DAILY FILM DOSE: A Daily Film Appreciation and Review Blog: El Dorado

Monday 1 June 2009

El Dorado


El Dorado (1967) dir. Howard Hawks
Starring: John Wayne, Robert Mitchum, James Caan, Ed Asner

**1/2

With hindsight, by 1967, with the onset of new liberal Hollywood a studio Western with John Wayne, directed by Hollywood legend Howard Hawks, seemed a little obsolete and out of date. Hawks was known in Hollywood as an adaptive director, a populist auteur with an invisible style who could work in any genre and lauded by many great directors: Martin Scorsese, Peter Bogdanovich, John Carpenter and even Quentin Tarantino.
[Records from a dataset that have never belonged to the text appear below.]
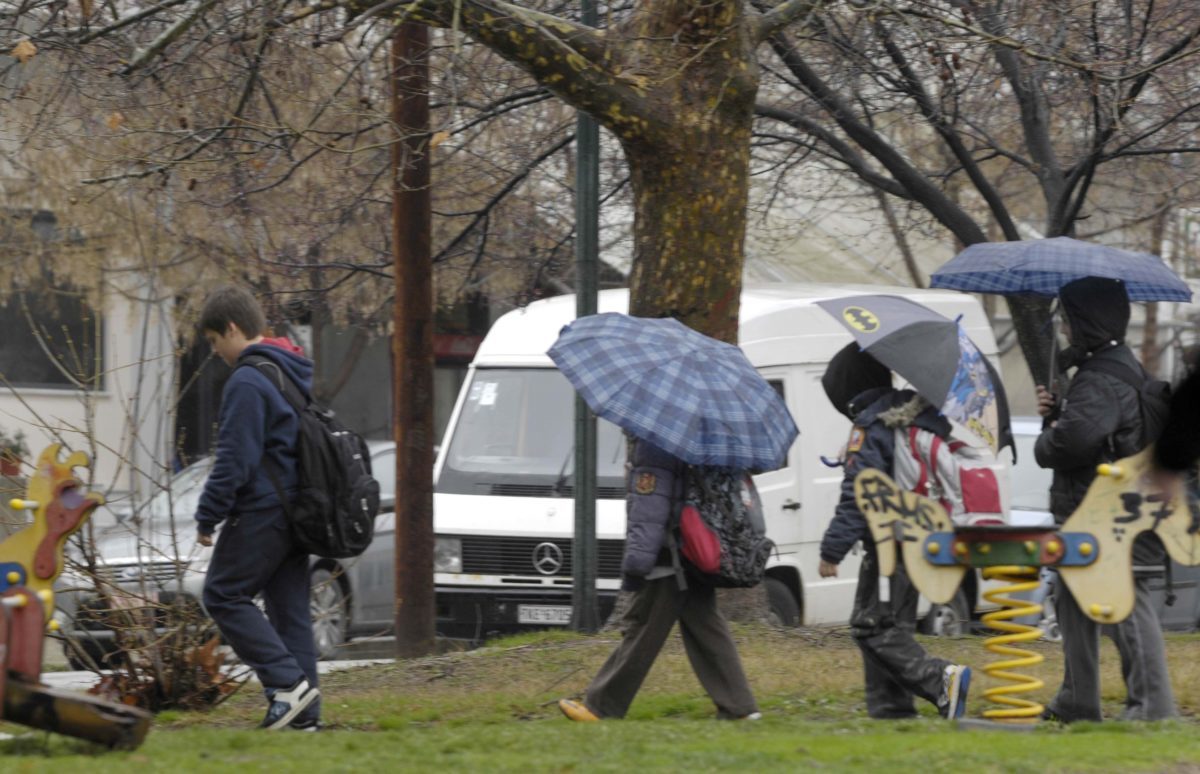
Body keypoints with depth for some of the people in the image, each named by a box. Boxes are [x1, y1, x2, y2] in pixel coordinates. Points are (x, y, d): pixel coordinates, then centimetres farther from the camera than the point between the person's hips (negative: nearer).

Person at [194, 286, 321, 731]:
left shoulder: (248, 382, -15)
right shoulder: (295, 374, 17)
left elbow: (234, 459, -18)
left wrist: (208, 517, -11)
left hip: (260, 511, -9)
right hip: (296, 508, 9)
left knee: (224, 596, -2)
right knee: (289, 606, 9)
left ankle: (288, 682, -12)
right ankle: (303, 712, 6)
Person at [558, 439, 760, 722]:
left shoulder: (653, 445, -15)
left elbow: (648, 509, -20)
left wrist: (634, 565, -20)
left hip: (667, 561, -9)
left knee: (640, 632, -2)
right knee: (706, 631, 9)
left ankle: (600, 707, 4)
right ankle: (739, 707, 4)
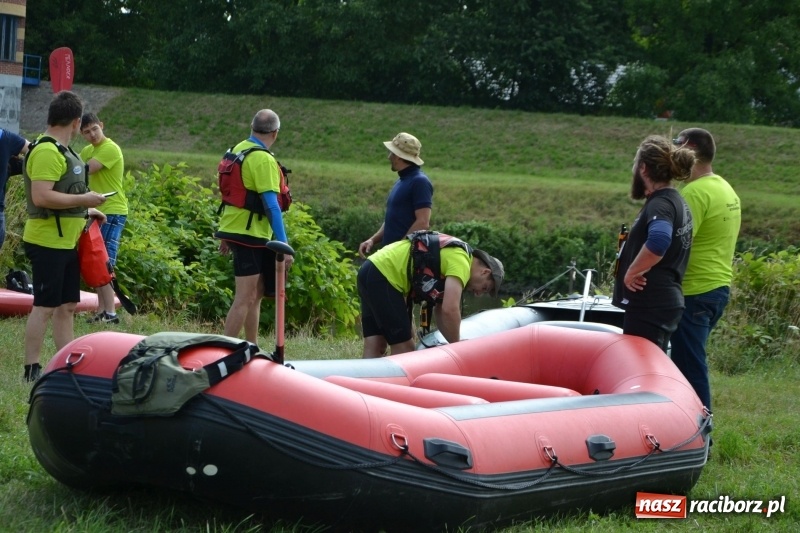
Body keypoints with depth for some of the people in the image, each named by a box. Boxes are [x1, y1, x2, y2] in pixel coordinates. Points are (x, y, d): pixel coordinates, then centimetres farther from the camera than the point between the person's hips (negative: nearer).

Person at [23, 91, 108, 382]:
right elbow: (41, 196, -27)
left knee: (67, 305, 12)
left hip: (66, 243, 10)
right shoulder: (46, 152, -19)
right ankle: (32, 369, -2)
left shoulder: (62, 150, 14)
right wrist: (84, 199, -20)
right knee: (45, 306, -7)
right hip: (47, 243, -10)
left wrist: (85, 211, 20)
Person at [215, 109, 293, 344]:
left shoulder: (237, 150, 11)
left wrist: (225, 234, 25)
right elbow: (271, 205, -20)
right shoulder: (263, 160, -16)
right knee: (245, 298, -7)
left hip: (233, 228, 10)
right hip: (250, 235, -10)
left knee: (256, 293, 19)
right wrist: (283, 244, -19)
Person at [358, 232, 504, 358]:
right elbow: (450, 309, -21)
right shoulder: (461, 263, -10)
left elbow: (440, 310, 21)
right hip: (382, 276, -10)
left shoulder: (452, 255, 19)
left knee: (375, 346, 7)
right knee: (403, 348, -5)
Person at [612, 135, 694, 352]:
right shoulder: (676, 201, 16)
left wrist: (632, 272, -21)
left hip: (650, 306, -10)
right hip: (666, 302, 10)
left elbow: (658, 241, -34)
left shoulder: (660, 204, -14)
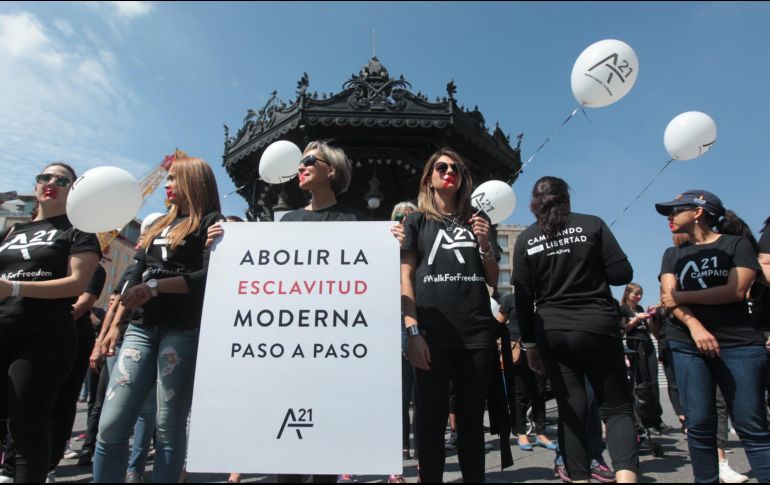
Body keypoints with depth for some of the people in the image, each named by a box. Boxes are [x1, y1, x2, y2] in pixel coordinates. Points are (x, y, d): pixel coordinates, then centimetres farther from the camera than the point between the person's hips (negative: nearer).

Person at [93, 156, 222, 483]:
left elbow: (208, 277, -12)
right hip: (143, 327, 6)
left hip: (183, 329, -6)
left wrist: (155, 287, -17)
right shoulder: (158, 225, 23)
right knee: (110, 426, 1)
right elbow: (137, 276, 25)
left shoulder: (212, 222, 2)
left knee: (169, 429, 0)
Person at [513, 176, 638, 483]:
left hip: (551, 333, 2)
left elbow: (523, 298, 2)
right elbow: (622, 274, -3)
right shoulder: (592, 225, -1)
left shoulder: (525, 239, 3)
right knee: (617, 407, 9)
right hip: (597, 327, -1)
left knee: (571, 410, 9)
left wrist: (530, 343, 9)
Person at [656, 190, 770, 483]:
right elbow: (669, 296, 2)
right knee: (699, 424, 1)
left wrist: (680, 297, -4)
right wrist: (694, 325, -16)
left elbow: (736, 290, -8)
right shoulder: (673, 255, 16)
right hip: (687, 345, 3)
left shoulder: (738, 244, 6)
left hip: (739, 344, -3)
"El Dorado" was Hawks' second last film, and to no surprise it's a by-the-numbers Western featuring the swaggering John Wayne as a hired gun who enters into a war between local drunk sheriff (Robert Mitchum) and a band of bullies, headed by Ed Asner. Tagging along is a young James Caan, as Wayne's affable young protégé.

For 1967, it probably provided enough adequate genre entertainment for audiences. There's a distinct over familiarity to the picture though. After a meandering first hour I figured it out, the second half has the same rhythm and focus as Hawks' "Rio Bravo" (for reasons I could never understand, one of the most revered pictures by those mentioned above).  Hawks handles half-a-dozen key characters, confidently moving from comic relief to taut action and suspense. Although at 126 minutes it's 20 to 30 minutes too long.

In the annals of cinema history though, it's an average entry in the genre. For Western newbies or even casual fans, without the stylistic stamp of authorship, like the mythological majesty of John Ford, the minimalist humanism of Budd Boetticher or the revisionist hyper-styling of Sergio Leone, it's a picture for old Hollywood cinephiles only.

Paramount has packaged the film as a two-disc Centennial Collection, containing a wealth of extra material. Peter Bogdanovich, a marvellous anecdotal storyteller when it comes to film history, once again muses eloquently on one of the commentary tracks. Renowned critics Richard Schickel (Time) and Todd McCarthy (Variety) along with Ed Asner combine on the other running commentary. The seven-part "making of" on disc two is well produced and is more than just a recycling of older material.